31 OCT 2012: Chaos at airports? Not really. Not long ago, a powerful storm pounding the Northeast would have brought havoc to some of the nation's busiest airports. Families sleeping on the floor amidst mounds of luggage, passengers stuck for hours on planes hoping to take off; and dinners cobbled together from near-empty vending machines. No more.

True, Superstorm Sandy grounded more than 18,000 flights across the Northeast and the globe, more than 7,000 flights were cancelled on Tuesday alone, and it will take days before travel gets back to normal. But unlike other incidents of delay and cancellation, in the aftermath of Sandy, airports from Washington to Boston are deserted. There are hundreds of thousands of travellers stranded across the US and around the world, but instead of camping out inside airport terminals they are staying with friends and family or in hotels.
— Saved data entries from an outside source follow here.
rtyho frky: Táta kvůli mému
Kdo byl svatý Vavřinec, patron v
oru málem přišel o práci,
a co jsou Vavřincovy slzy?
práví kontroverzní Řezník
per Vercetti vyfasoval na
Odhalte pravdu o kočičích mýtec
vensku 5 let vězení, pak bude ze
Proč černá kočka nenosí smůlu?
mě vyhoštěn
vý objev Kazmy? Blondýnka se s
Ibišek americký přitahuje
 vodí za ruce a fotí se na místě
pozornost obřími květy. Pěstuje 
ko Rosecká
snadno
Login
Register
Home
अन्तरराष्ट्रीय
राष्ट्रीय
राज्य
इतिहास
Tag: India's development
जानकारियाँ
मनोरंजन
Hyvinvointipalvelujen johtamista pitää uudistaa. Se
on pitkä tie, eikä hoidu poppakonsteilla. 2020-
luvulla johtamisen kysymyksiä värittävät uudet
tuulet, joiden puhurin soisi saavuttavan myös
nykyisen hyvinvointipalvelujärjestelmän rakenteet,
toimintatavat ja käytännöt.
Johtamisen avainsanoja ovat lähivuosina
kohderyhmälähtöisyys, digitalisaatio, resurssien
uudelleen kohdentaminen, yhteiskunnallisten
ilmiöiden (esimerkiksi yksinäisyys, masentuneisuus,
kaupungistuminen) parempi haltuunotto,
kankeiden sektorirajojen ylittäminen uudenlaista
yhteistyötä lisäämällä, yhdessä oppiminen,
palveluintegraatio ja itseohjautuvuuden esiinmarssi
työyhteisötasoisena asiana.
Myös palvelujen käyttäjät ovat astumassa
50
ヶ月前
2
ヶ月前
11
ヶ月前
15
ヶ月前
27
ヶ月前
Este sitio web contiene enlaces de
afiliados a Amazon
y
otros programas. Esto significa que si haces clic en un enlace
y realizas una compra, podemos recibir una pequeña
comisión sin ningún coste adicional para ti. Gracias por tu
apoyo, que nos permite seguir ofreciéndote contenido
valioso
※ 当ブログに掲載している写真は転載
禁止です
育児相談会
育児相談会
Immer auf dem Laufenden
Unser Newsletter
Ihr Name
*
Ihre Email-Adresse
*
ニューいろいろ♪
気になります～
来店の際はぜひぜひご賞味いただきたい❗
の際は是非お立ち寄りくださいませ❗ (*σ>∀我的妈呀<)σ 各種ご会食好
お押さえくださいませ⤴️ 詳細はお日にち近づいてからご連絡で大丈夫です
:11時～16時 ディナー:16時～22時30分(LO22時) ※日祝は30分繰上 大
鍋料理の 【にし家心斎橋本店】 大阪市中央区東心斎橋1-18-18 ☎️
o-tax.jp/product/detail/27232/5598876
Cancellations and delays continue Delays rippled across the US, affecting travellers from San Francisco to Atlanta. Some passengers attempting to fly out of Europe and Asia also were stuck. New York's three big airports remain shut because of the storm, this is the nation's busiest airspace, so cancellations there can dramatically affect travel in other cities. It was possible that John F. Kennedy airport would re-open for flights on Wednesday, according to the Port Authority of New York and New Jersey. It wasn't known when the LaGuardia and Newark, airports would reopen. Flying began to resume at other airports. Delta started flying from Boston, Washington Dulles and Reagan on Tuesday. Airline spokesman Morgan Durrant said it would resume domestic flights from JFK on Wednesday.

Keep them away After years of storm mismanagement and the bad public relations that followed, US airlines have rewritten their severe weather playbooks. They've learned that it's best to cancel flights early and keep the public away from airports, even if that means they'll have a bigger backlog to deal with once conditions improve. This allows the airlines to tell gate agents, baggage handlers and flight crews to stay home, too - keeping them fresh once they're needed again.

Get the planes to safety And by moving planes to airports outside of the storm's path, airlines can protect their equipment and thereby get flight schedules back to normal quickly after a storm passes and airports reopen. These precautions make good business sense. They also help the airlines comply with new government regulations that impose steep fines for leaving passengers stuck on planes for three hours or more. ``The last few major storms created such gridlock, and such bad will with their best customers, they just had to shift their behaviour,'' said Kate Hanni, who heads up the passenger advocacy group Flyers Rights and lobbied for the three-hour rule. ``The flying public would rather have their flights pre-cancelled than be sleeping in Chicago on a cot.'' Departure monitors at airports across the Northeast Monday and Tuesday reflected that new approach. •    London: Cancelled. •    Seattle: Cancelled. •    Los Angeles: Cancelled. •    Hong Kong: Cancelled. •    Houston: Cancelled. And the number of cancellations is likely to rise.